Experiments and Results
The hyperparameters of our models were tuned using five-fold cross-validation. For the LR model, regularization strength was chosen via a grid search. For the DNN and LSTM, the learning rate, number of hidden units and number of hidden layers were selected by an initial coarse random search, followed by a finer Bayesian optimization using the SigOpt API. Many hours were spent tuning these hyperparameters. As the progress bar slowly inched forward, we contemplated the big questions of life… “Who am I”, “What is my purpose”, and most notably, “Can I afford a new GPU next semester?”.
In the LR and DNN models, features were calculated annually, for the LSTM, monthly. Features were fed into each model as inputs, with the target output being a multi-label prediction of the five brand-level, binary labels of purchases in the subsequent month.
The benchmark RFM model provided by Rubikloud achieved a mean ROC of 0.7240 across the five brands. Our RFMAD features, combined with the ML algorithms, were able to significantly improve on this performance. The optimized LR achieved a mean ROC of 0.7522, the DNN achieved a mean ROC of 0.7528, and the LSTM was the top performer, achieving a mean ROC of 0.7563.
Assuming the distribution of ROC scores from the cross-validation procedure were approximately normal for each individual model, we conducted t-tests to determine if differences in mean ROC across models were significant. All models were found to be significantly better performers than the baseline RFM model, with the LSTM model being significantly better than the LR and NN at the 10% significance level.
Although the evidence was not striking, the LSTM model was the best classifier of the three. This was not surprising, given the temporal nature of the dataset and the proven success of LSTM models in many applications with temporal components.
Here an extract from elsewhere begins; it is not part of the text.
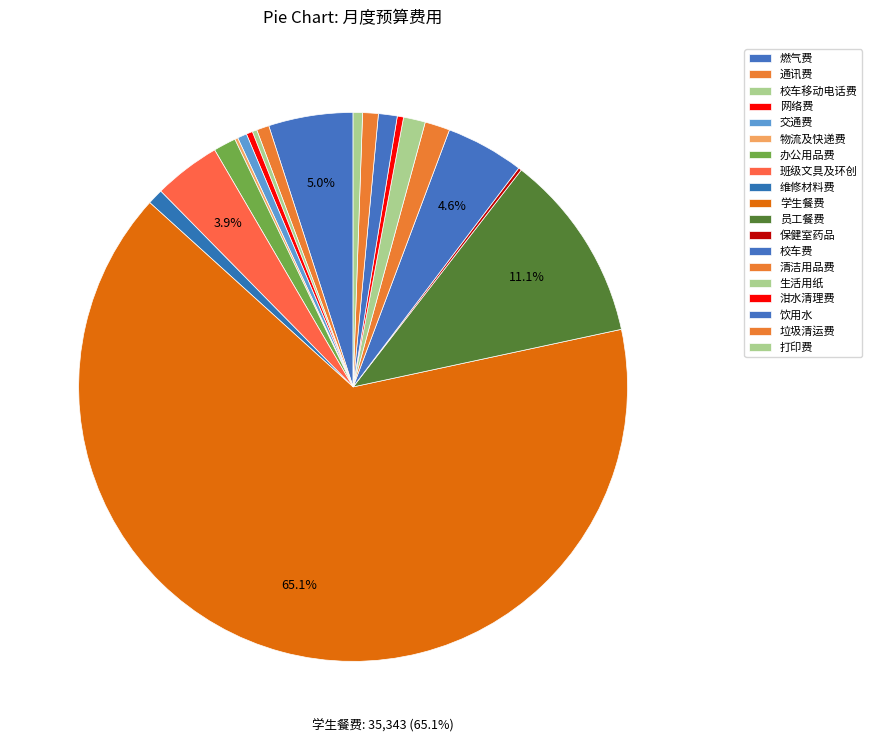

Is it true that 网络费 is 1% of the pie?

False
Retailers who are already tracking customer segmentation variables such as RFM can make demonstrable improvements in their predictive power by including machine learning models in their retail purchase forecasts. For optimal results, an LSTM network is recommended. However, given the large differences in total training time between the LSTM network and the LR classifier and only marginal improvements in performance, it would be very reasonable to incorporate a logistic regression classifier.
Having the opportunity to work on a real-world problem and dataset was an invaluable experience. In much of our earlier coursework, datasets were small, assignments more defined, and guidance was provided all along the way. The path taken on this project was much more of our own vision – we were provided a large dataset and a problem to approach, but the freedom to attack it however we saw fit. We experienced much more of the data science pipeline than we had in the classroom. We wrestled with Pandas, spent hours whiteboarding our ideas, tinkered with code, read man page after man page, and after hours of work thought “oh! But what if we included xyz” … and we did it all over again!
We are grateful to Rubikloud for access to their platform and their data, and allowing our class to have this experience. We hope it is just the first of many projects for us in the world of Data Science!